Selected excerpt:
※ ※ ※

4. On his own admission Capt. Foley furnished Mrs. Lansdowne with a statement.’ And the crux of that statement, as Capt. Foley himself had reconstructed it, was that Mrs. Lansdowne no longer wished to testify and preferred to leave everything to Capt. Foley and his court.
“ Capt. Foley, technical aide to Secretary Wilbur, had undertaken to do a little fixing.
That is the Lansdowne story as it is written in the record. What it shows is, first, that the bureaucrats of the Navy Department seeking to make propaganda for dirigibles by taking advantage of State fairs, play politics with the Shenandoah. Disaster overtakes them. Then the Secretary of the Navy either tries to hide the facts or shows he does not know them. Then the facts come out. Then the widow of a dead naval officer intends to tell her story much too publicly, and an attempt is made to hush her up.
How much longer, may we ask, does the President of the United States intend to wreck public confidence in the Navy Department by retaining at the department’s head a man who first lies or blunders, then makes no apology for the blunder or the lie, and then permits his aides-de-camp to rig testimony for important witnesses?
“ This whole affair, from the first statement of Mr. Wilbur on Sept. 3 to the present bullyragging tactics of more Navy Department bureaucrats who constitute a court of inquiry and seem to think it is their duty not to get at facts but to catch Mrs.

※ ※ ※

Supplied information:
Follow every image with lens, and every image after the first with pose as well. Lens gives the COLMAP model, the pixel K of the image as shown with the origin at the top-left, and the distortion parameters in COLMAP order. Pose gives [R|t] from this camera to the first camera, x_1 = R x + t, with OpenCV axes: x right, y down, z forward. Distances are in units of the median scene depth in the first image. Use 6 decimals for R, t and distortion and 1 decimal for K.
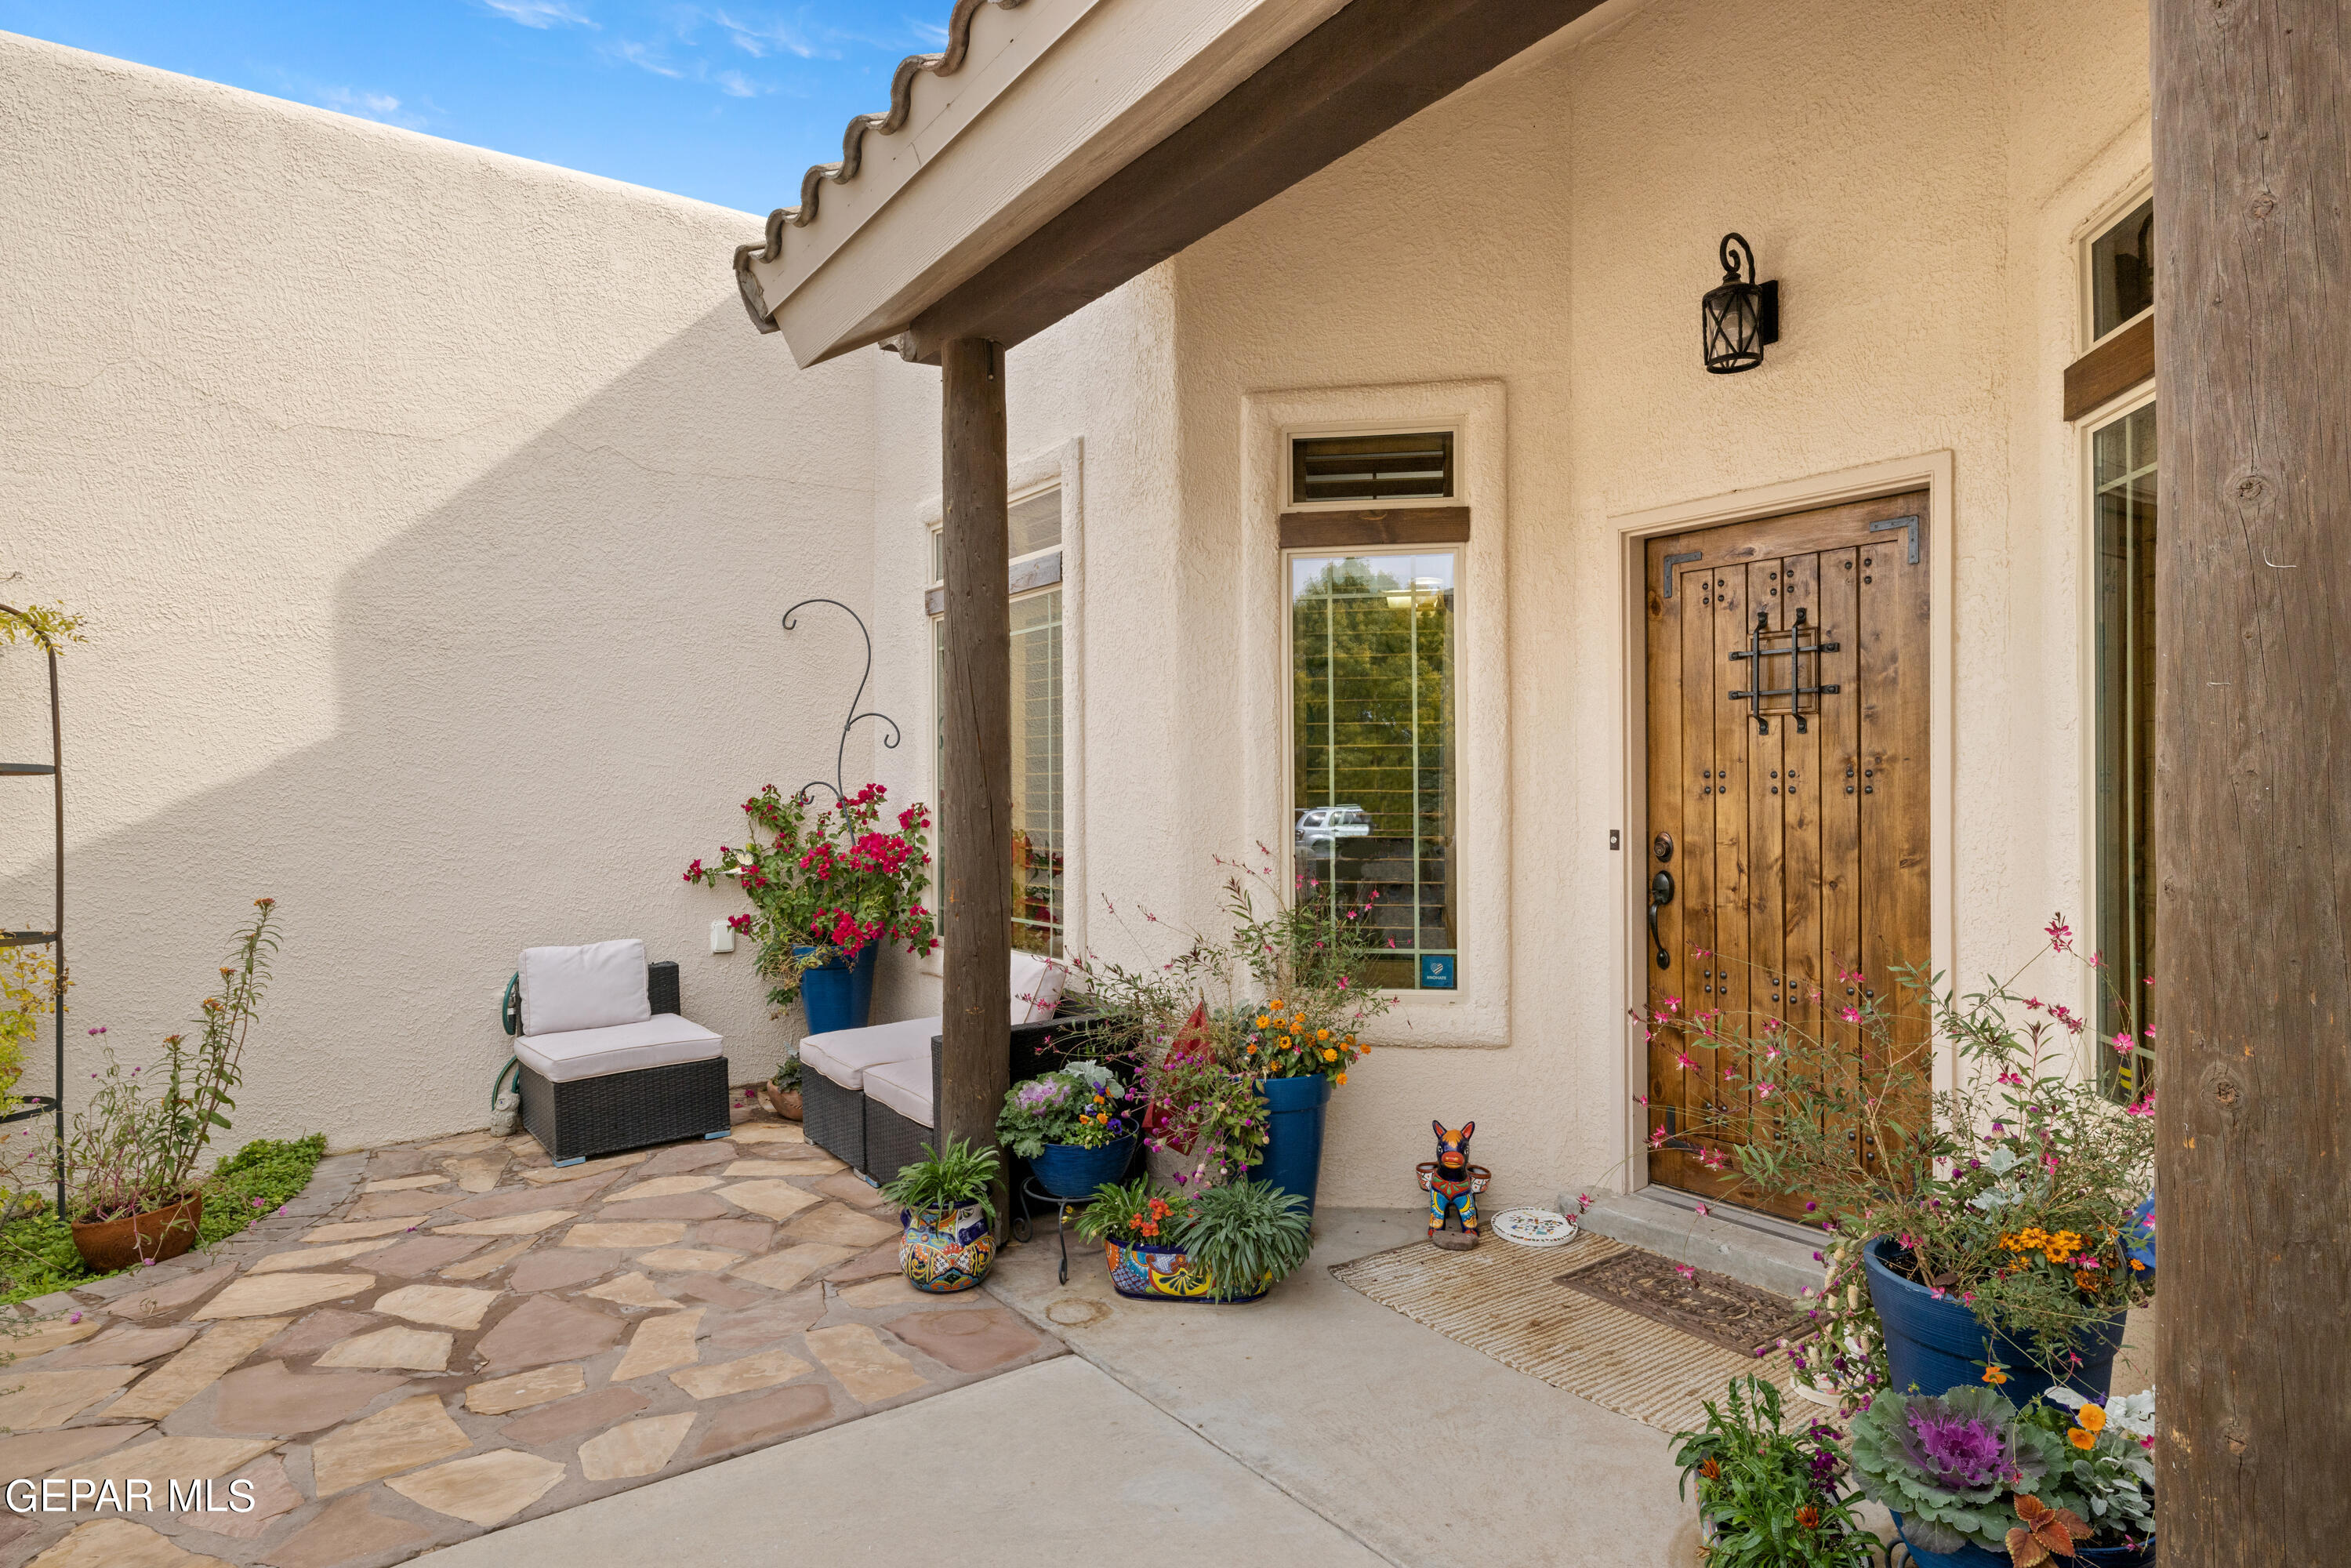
lens RADIAL K [[1311.4, 0, 1174.6], [0, 1311.4, 797.3], [0, 0, 1]] dist [-0.004409, -0.000787]
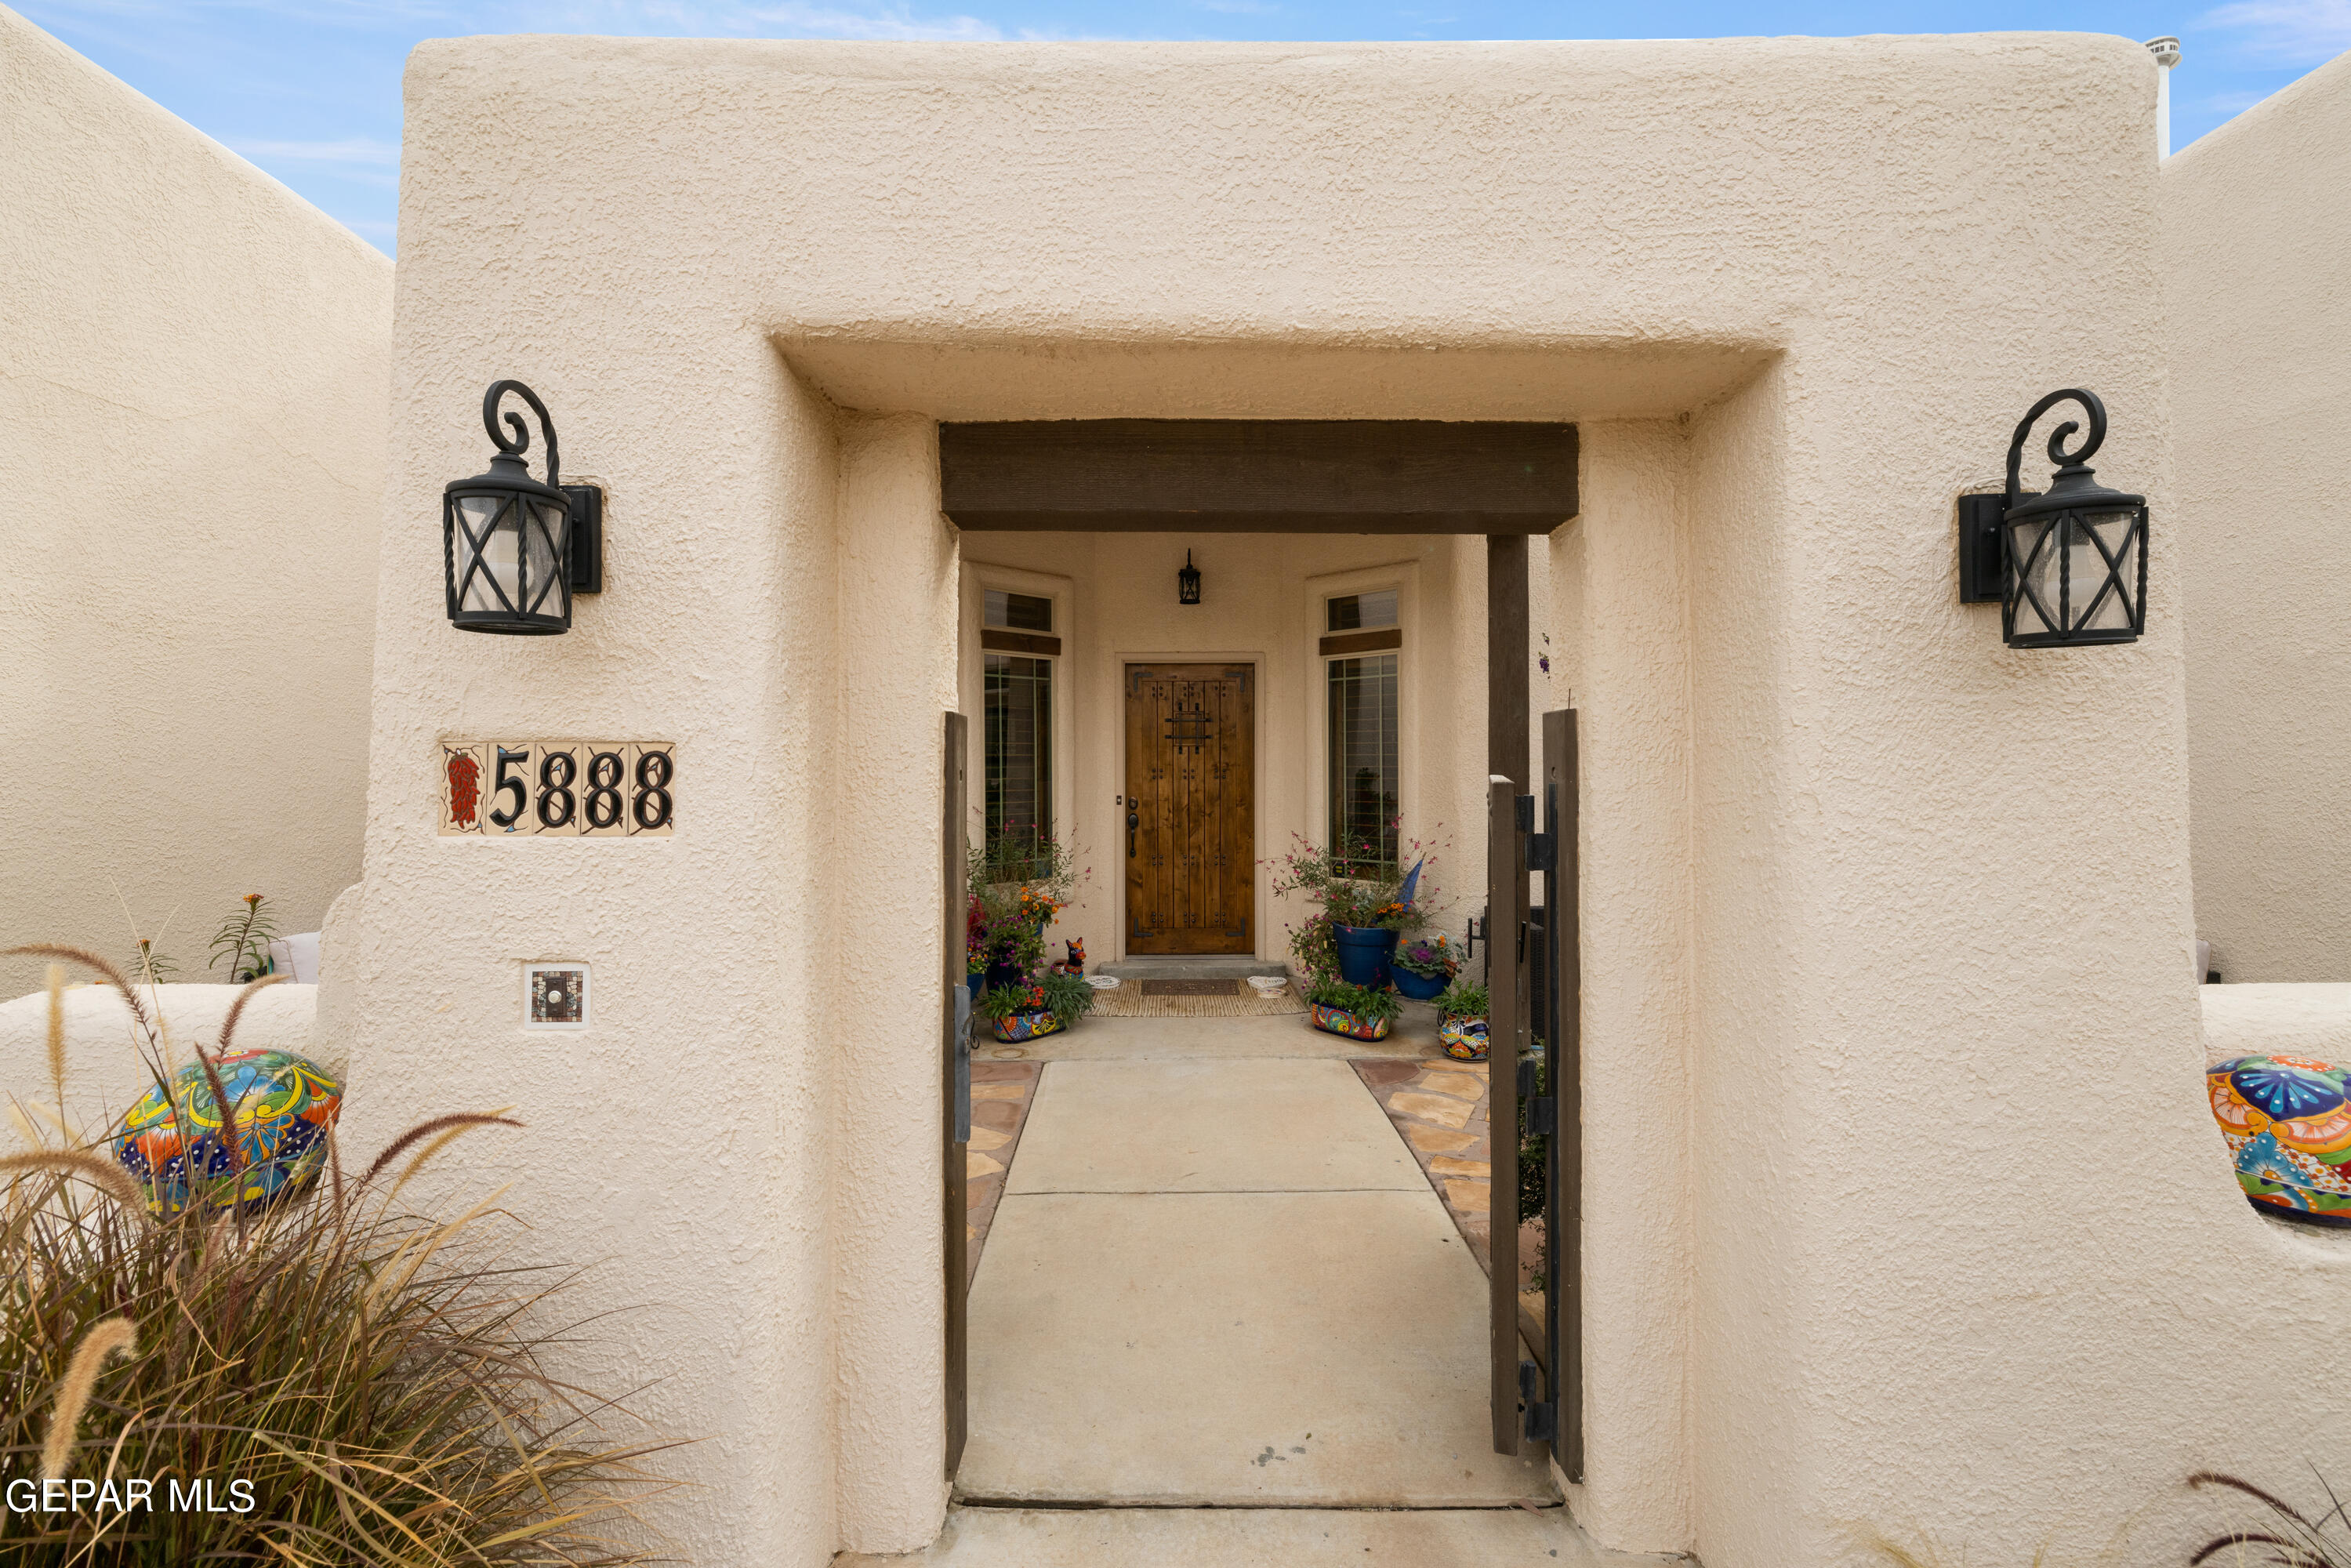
lens RADIAL K [[991.5, 0, 1169.2], [0, 991.5, 766.9], [0, 0, 1]] dist [-0.001995, -0.000213]
pose [[0.574758, 0.000230, 0.818323, -1.024047], [0.005194, 0.999979, -0.003929, -0.017018], [-0.818307, 0.006508, 0.574745, -0.022969]]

※ ※ ※

Problem set:
a) Return the part of the Lansdowne excerpt from "4. On his own" to "hush her up.".
b) In the Lansdowne excerpt, whose technical aide was Capt. Foley?
c) According to the Lansdowne excerpt, what three things does the man at the head of the Navy Department do?
Rely on the Lansdowne excerpt alone.

Answers for the exercise:
a)
4. On his own admission Capt. Foley furnished Mrs. Lansdowne with a statement.’ And the crux of that statement, as Capt. Foley himself had reconstructed it, was that Mrs. Lansdowne no longer wished to testify and preferred to leave everything to Capt. Foley and his court.
“ Capt. Foley, technical aide to Secretary Wilbur, had undertaken to do a little fixing.
That is the Lansdowne story as it is written in the record. What it shows is, first, that the bureaucrats of the Navy Department seeking to make propaganda for dirigibles by taking advantage of State fairs, play politics with the Shenandoah. Disaster overtakes them. Then the Secretary of the Navy either tries to hide the facts or shows he does not know them. Then the facts come out. Then the widow of a dead naval officer intends to tell her story much too publicly, and an attempt is made to hush her up.

b) Secretary Wilbur's.

c)
- He first lies or blunders.
- He makes no apology for the blunder or the lie.
- He permits his aides-de-camp to rig testimony for important witnesses.